# SUPPLIED TEXT:
————
Bare-metal Kubernetes with K3s

Learn how to configure K3s on bare-metal to run a Kubernetes cluster with just as much resilience and fault tolerance as a managed service.

This tutorial is a follow-on from my post Kubernetes on bare-metal in 10 minutes from 2017. The original post focused on getting Kubernetes working across a number of bare-metal hosts running Ubuntu, and then it went on to deploy a microservice and the dashboard. It was a primer, and written to help new users kick the tires with Kubernetes. It used production-ready kubeadm, but only used one master node, meaning it couldn't tolerate a failure.

In this post, I want to provide you with a HA, production-ready cluster on bare-metal infrastructure. We will use Equinix Metal for the hosts, automate the boring parts, but do the rest step by step, so that you can get an understanding on what's going on under the hood.

In the conclusion, we will review the setup and discuss other options for running on-premises or in a homelab with Raspberry Pis. We will also compare kube-vip to other solutions for bare-metal and self-hosted networking.

kube-vip-ha-k3s--6-

Conceptual diagram: kubectl access provided by the stable EIP. The IngressController also has an EIP which routes traffic for services exposed with Ingress such as the OpenFaaS gateway.
————
Shape boundary entries

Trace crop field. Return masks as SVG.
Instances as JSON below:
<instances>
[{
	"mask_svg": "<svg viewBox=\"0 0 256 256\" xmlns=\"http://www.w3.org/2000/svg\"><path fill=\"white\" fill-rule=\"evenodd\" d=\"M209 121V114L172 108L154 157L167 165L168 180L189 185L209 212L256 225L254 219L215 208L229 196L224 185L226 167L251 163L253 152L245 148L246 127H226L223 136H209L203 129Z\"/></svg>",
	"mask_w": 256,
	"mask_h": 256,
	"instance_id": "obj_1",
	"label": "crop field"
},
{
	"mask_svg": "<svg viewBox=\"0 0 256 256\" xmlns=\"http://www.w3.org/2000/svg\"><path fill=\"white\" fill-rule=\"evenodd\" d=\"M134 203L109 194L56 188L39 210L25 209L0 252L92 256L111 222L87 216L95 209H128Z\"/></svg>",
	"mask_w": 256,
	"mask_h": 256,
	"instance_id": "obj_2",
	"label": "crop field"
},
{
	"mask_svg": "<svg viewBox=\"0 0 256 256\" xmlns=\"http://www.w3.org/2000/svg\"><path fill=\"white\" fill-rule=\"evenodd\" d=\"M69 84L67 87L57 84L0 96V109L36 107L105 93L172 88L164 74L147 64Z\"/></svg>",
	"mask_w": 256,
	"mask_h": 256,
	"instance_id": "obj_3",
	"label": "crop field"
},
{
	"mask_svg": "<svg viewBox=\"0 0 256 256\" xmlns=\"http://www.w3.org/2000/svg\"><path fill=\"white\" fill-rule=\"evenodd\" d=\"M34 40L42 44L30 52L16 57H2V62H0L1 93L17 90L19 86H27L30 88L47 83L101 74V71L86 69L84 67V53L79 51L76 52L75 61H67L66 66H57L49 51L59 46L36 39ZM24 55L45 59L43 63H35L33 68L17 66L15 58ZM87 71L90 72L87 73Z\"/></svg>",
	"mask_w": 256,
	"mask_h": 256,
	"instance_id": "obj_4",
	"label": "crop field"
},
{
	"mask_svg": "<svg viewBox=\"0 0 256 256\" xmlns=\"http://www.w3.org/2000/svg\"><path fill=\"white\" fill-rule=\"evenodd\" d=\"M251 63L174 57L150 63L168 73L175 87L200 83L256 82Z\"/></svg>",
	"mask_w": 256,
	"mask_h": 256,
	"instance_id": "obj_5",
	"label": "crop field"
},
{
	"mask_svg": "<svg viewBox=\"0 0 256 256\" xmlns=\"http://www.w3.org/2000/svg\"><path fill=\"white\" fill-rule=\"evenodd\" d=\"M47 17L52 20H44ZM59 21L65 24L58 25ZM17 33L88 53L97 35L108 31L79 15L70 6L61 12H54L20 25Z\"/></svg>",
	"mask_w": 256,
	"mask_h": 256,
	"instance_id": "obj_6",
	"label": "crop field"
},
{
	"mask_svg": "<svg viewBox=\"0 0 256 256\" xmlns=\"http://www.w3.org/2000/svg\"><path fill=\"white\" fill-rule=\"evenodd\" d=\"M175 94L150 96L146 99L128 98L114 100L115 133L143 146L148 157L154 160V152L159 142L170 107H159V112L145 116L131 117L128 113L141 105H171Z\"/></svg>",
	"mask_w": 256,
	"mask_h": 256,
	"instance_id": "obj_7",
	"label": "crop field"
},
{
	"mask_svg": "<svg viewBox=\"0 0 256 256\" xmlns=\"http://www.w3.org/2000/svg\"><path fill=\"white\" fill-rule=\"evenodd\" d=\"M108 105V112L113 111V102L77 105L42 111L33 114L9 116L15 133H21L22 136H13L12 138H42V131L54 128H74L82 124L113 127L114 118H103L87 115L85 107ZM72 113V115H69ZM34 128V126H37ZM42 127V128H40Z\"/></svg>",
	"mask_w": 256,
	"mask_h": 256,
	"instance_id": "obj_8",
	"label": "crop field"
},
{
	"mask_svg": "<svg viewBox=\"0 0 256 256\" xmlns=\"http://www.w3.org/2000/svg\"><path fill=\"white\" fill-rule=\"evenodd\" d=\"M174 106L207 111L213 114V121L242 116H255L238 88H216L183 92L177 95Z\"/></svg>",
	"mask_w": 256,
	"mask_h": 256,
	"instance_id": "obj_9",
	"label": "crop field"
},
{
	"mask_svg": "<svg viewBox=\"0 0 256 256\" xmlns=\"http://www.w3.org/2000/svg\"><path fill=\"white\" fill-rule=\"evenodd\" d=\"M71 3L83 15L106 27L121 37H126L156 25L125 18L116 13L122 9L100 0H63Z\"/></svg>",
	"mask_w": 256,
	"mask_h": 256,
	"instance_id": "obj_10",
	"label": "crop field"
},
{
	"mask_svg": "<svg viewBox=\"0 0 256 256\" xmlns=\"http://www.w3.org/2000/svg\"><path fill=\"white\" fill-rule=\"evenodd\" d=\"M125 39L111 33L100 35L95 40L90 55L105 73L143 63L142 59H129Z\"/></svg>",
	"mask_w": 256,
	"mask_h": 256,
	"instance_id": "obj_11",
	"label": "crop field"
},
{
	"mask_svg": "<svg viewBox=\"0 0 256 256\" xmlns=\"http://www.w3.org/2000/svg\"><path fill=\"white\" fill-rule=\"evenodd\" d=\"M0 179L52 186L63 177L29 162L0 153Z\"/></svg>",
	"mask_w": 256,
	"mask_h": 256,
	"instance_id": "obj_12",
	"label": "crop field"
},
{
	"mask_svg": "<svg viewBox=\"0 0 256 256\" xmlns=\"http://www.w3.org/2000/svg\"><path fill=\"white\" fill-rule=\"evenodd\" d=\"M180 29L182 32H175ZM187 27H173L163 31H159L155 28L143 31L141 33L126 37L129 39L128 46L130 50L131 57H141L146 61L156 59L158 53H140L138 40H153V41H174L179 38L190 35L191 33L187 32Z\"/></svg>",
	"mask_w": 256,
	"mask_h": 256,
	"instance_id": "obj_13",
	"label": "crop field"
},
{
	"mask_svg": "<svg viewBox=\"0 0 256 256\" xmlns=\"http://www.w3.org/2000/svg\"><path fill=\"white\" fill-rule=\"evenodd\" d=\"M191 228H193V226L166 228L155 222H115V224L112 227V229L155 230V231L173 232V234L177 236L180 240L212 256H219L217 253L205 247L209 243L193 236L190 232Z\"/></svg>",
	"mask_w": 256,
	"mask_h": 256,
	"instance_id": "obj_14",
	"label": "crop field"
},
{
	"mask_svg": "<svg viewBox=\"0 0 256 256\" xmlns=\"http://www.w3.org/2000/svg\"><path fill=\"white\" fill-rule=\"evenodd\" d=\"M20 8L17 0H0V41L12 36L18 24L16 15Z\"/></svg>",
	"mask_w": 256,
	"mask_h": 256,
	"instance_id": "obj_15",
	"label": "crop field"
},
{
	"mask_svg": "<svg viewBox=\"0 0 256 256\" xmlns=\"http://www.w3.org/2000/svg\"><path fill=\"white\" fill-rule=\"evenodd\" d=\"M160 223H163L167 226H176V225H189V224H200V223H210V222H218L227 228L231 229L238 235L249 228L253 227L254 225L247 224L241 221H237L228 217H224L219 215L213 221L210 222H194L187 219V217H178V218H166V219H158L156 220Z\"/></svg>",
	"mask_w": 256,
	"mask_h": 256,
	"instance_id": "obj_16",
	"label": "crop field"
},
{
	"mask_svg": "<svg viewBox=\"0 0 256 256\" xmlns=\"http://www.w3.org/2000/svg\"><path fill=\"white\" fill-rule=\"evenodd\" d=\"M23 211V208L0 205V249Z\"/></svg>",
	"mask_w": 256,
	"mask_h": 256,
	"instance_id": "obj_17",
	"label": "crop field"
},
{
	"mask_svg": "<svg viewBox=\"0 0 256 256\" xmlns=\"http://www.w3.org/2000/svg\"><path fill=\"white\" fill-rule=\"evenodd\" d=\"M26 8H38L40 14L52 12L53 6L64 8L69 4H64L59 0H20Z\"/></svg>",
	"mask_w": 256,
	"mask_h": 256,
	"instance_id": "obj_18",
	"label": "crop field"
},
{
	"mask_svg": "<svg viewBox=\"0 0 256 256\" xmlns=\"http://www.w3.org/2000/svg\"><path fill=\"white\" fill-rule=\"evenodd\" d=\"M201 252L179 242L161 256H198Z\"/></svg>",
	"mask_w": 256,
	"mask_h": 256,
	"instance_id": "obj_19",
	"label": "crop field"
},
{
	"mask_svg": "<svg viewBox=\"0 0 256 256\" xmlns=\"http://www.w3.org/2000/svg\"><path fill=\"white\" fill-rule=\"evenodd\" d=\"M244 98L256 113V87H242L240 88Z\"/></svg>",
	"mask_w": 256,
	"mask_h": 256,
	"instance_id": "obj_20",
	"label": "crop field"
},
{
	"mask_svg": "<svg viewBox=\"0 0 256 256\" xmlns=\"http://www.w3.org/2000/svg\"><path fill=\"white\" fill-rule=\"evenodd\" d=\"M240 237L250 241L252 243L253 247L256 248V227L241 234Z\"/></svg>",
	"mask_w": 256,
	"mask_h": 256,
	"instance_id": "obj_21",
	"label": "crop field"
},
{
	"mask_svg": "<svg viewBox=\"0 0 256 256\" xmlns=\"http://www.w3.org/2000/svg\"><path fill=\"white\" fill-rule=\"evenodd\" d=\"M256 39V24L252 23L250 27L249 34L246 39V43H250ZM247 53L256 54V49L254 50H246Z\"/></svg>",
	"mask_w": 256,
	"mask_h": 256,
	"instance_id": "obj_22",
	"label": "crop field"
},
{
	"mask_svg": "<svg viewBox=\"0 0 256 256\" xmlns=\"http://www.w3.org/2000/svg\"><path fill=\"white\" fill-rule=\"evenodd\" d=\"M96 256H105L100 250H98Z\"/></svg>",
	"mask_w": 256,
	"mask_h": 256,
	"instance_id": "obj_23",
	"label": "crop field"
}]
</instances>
————
# EXERCISE DETAILS:
Answer these questions using the K3s tutorial:
1. In what year was the earlier post "Kubernetes on bare-metal in 10 minutes" published?
2. What will provide the hosts for the HA cluster?
3. In the conceptual diagram, what does the IngressController's EIP route traffic for?
You won't need the records for this.

# RESULT BELOW:
1. 2017
2. Equinix Metal
3. Services exposed with Ingress, such as the OpenFaaS gateway